Seven Swans....Relaxing

Trumpeter Swans

Actually, it was more like seventy swans relaxing yesterday along Best Road in Skagit County, Washington.  I had the 100-400 mm lens mounted on the camera.  From where I stood, this forty or so was all I could fit in the frame at 100 mm.  I spotted this group of Trumpeter Swans (Cygnus buccinator) while heading home after hiking on Fir Island.

Trumpeter Swans

Our mornings have been chilly since New Year's, with mostly sunny skies.  It was only about 26° F (-2° C) at the time of these photos.  That's frost on the grass adding a silvery tinge.

Tundra Swans (Cygnus columbianus) also visit this area in the winter.  If you get a close look, the two species are easy to tell apart.  The crown of the head on Trumpeters is flattened with the plane parallel to the beak.  On Tundra Swans, the crown is more dome shaped.  Tundras usually also have a spot of orange or yellow on the beak near the eye.

The grayish birds are juveniles.  They will turn white like the adults before the spring migration.  The faces of some Trumpeters have a rust stain, derived from iron compounds where they have been feeding.

Trumpeter Swans

Trumpeter Swans are North America's largest waterfowl.  They usually weigh 15-30 pounds, 7-14 kg with a wingspan of 80 in, 203 cm.  To get aloft, they require 100 meters of open water, running across the surface.

A group of swans on open land like this is called a bevy, bank or herd.  I like herd for such a pastoral scene.  When in flight, they become a wedge or flight.

Trumpeter Swans

The scientific name Cygnus is Latin for swan (from ancient Greek kyknos).  Buccinator comes from Latin buccinare, meaning to blow a trumpet.  Buccinator is also the cheek muscle in humans.  It flattens the cheek, aids in chewing food, and, as it happens, is used in trumpet playing.

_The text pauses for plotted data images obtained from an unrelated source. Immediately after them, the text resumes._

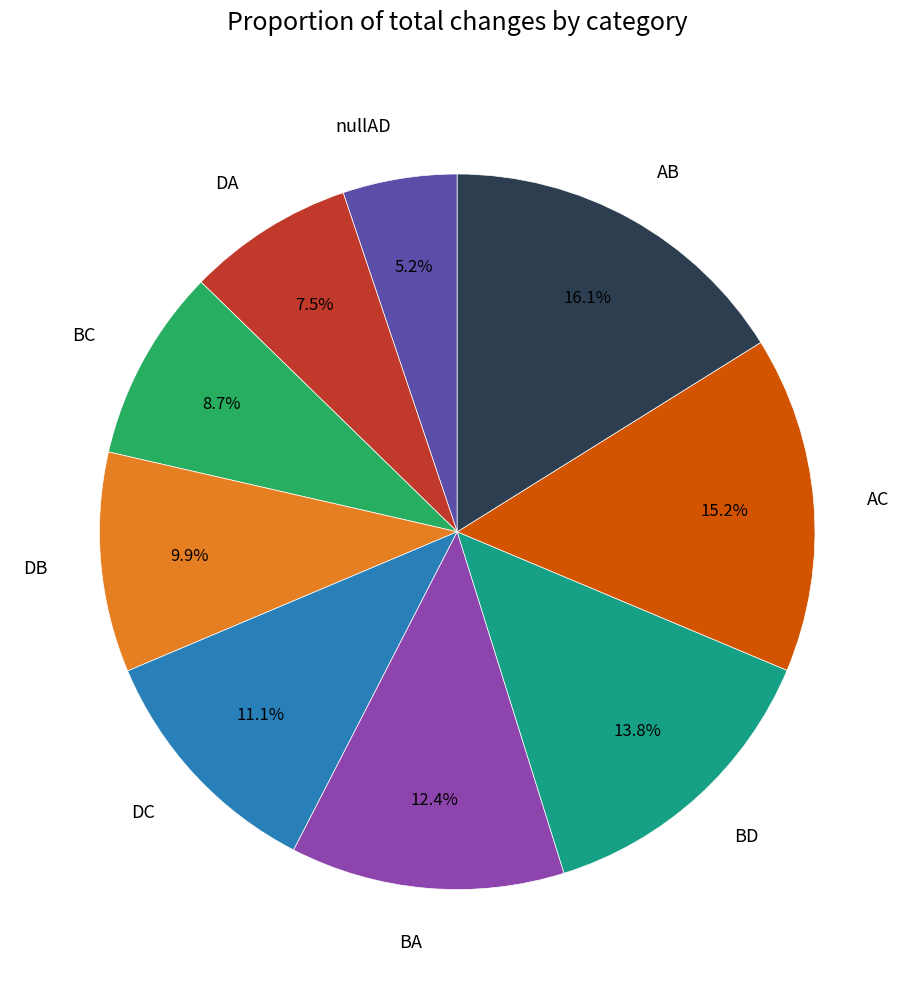

What percentage is the nullAD slice, to the nearest percent?

5%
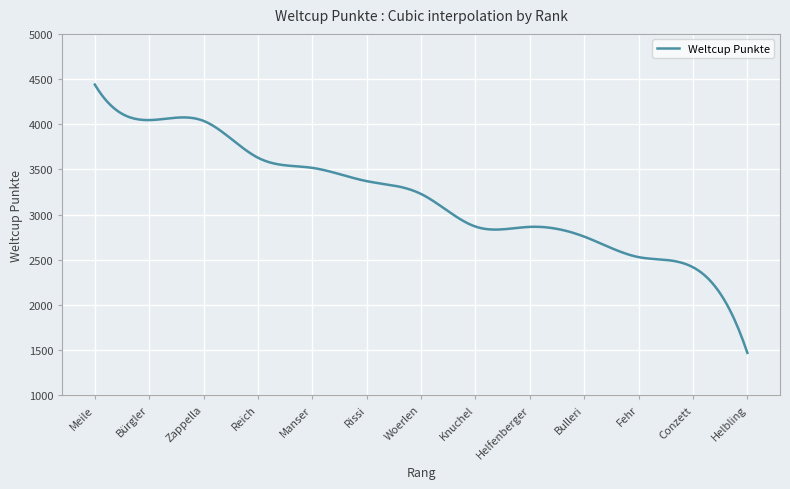

What is the maximum value shown in the chart?

4439.0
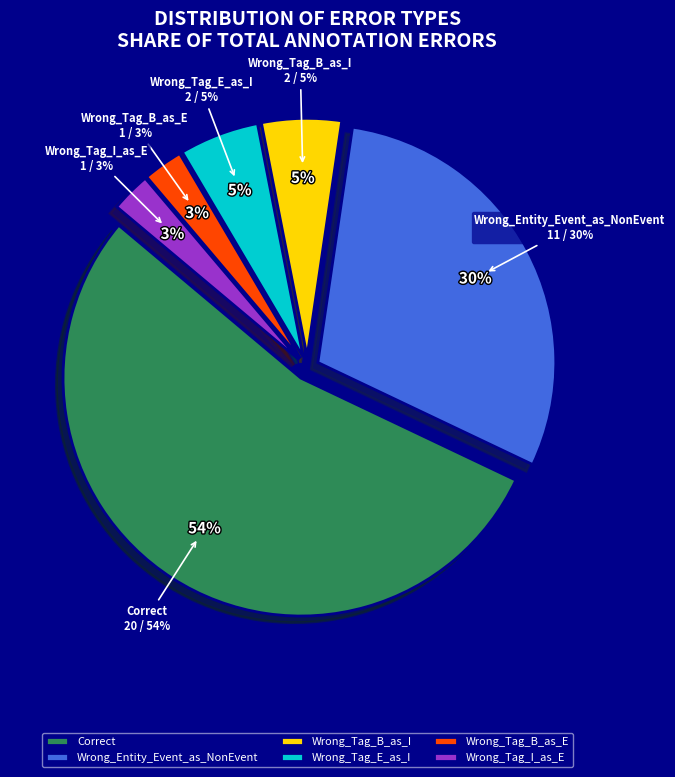

To the nearest percent, what is the combined percentage of Wrong_Tag_I_as_E and Wrong_Tag_B_as_E?

5%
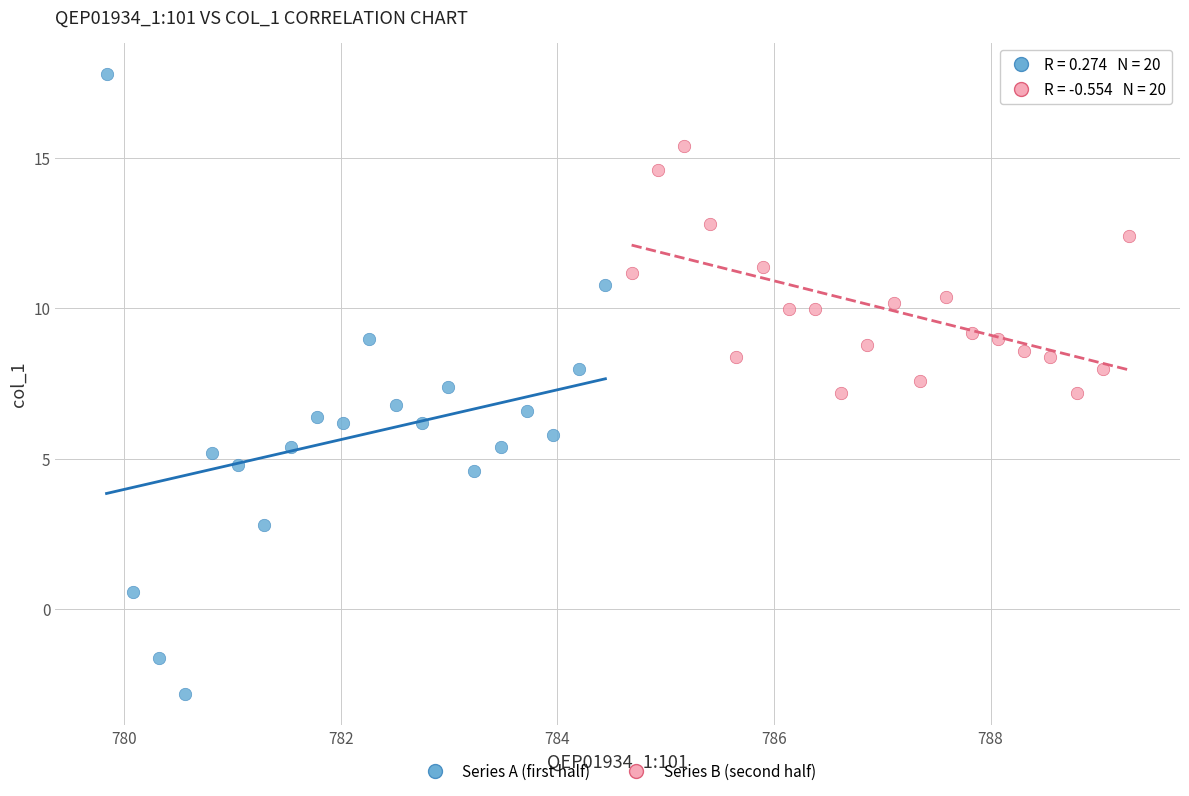

Which series contains the highest Y value?

Series A (first half)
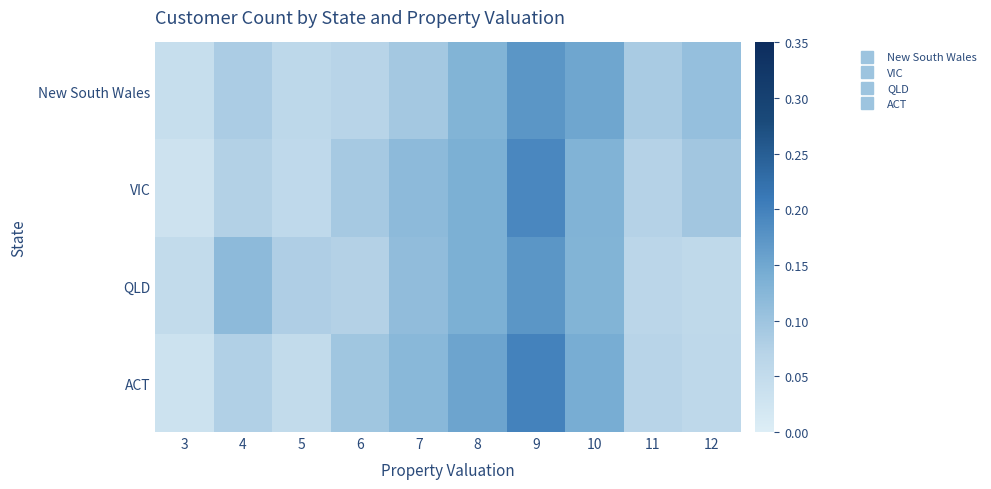

Reading left to right, extract all data points from this chart.

New South Wales: 3=0.0	4=0.1	5=0.1	6=0.1	7=0.1	8=0.1	9=0.2	10=0.2	11=0.1	12=0.1
VIC: 3=0.0	4=0.1	5=0.1	6=0.1	7=0.1	8=0.1	9=0.2	10=0.1	11=0.1	12=0.1
QLD: 3=0.1	4=0.1	5=0.1	6=0.1	7=0.1	8=0.1	9=0.2	10=0.1	11=0.1	12=0.1
ACT: 3=0.0	4=0.1	5=0.1	6=0.1	7=0.1	8=0.2	9=0.2	10=0.1	11=0.1	12=0.1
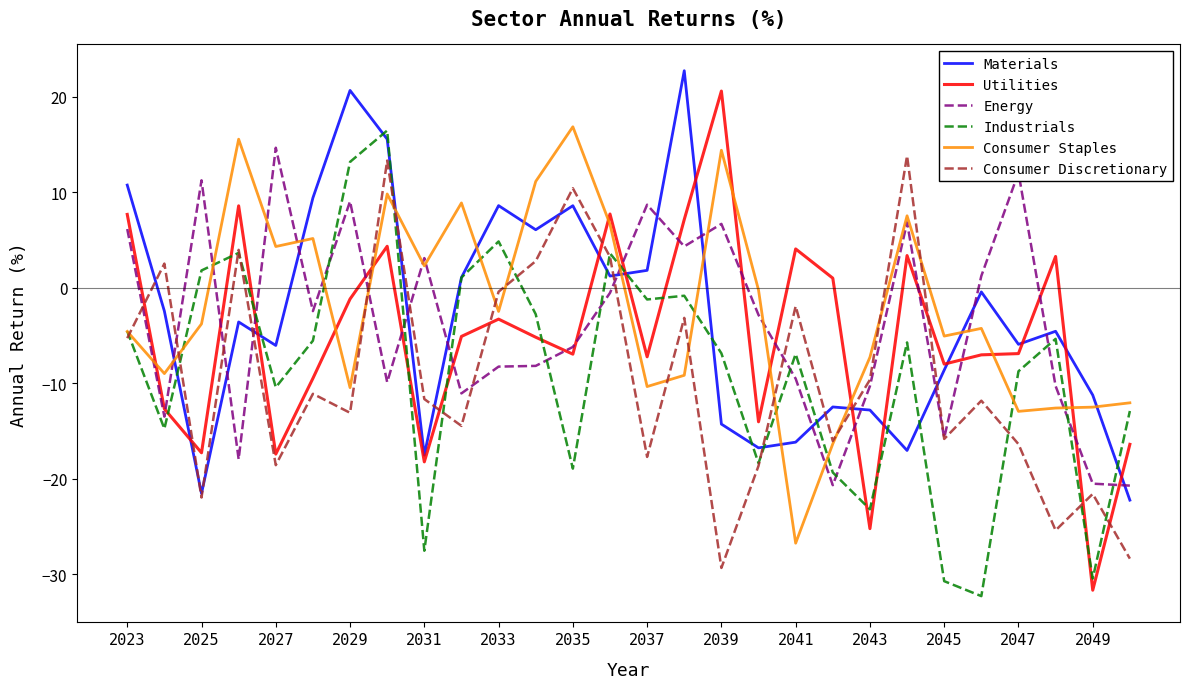

How many intersections are there between Utilities and Industrials?

11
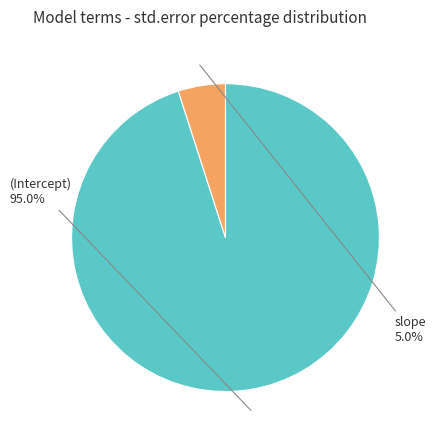

Which category has the smallest portion of the pie?

slope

These birds are common sights in the fields of Skagit and Whatcom counties during the winter.  They might also be spotted flying overhead, sounding their calls, as they move from field to field.  Best Road is one of the best places to spot them.  I also look for them in Cranberry Lake in Deception Pass State Park.  They are hard to miss and always a pleasure.